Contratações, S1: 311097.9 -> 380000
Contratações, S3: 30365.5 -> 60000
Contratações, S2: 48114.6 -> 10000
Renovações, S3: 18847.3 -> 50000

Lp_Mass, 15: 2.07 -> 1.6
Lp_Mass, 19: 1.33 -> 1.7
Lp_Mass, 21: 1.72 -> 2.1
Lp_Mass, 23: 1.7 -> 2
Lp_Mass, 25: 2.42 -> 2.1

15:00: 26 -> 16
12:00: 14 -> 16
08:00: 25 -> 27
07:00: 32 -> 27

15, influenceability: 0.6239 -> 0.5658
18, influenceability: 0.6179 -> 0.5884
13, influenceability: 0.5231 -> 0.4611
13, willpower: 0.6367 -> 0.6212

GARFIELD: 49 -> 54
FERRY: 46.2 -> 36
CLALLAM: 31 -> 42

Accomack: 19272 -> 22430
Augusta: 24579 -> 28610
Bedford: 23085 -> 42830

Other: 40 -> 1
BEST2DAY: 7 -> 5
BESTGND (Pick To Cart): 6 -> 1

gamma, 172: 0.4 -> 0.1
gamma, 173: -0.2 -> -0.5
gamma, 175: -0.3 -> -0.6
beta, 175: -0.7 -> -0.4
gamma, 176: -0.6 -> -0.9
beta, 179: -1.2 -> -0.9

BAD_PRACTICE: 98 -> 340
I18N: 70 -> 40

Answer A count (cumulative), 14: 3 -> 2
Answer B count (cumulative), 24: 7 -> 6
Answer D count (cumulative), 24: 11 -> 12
########
▶ EXERCISE: The word "Contratações" appears in some lines of the listing. Give the number of those lines, and only that.

▶ TASK SOLUTION: 3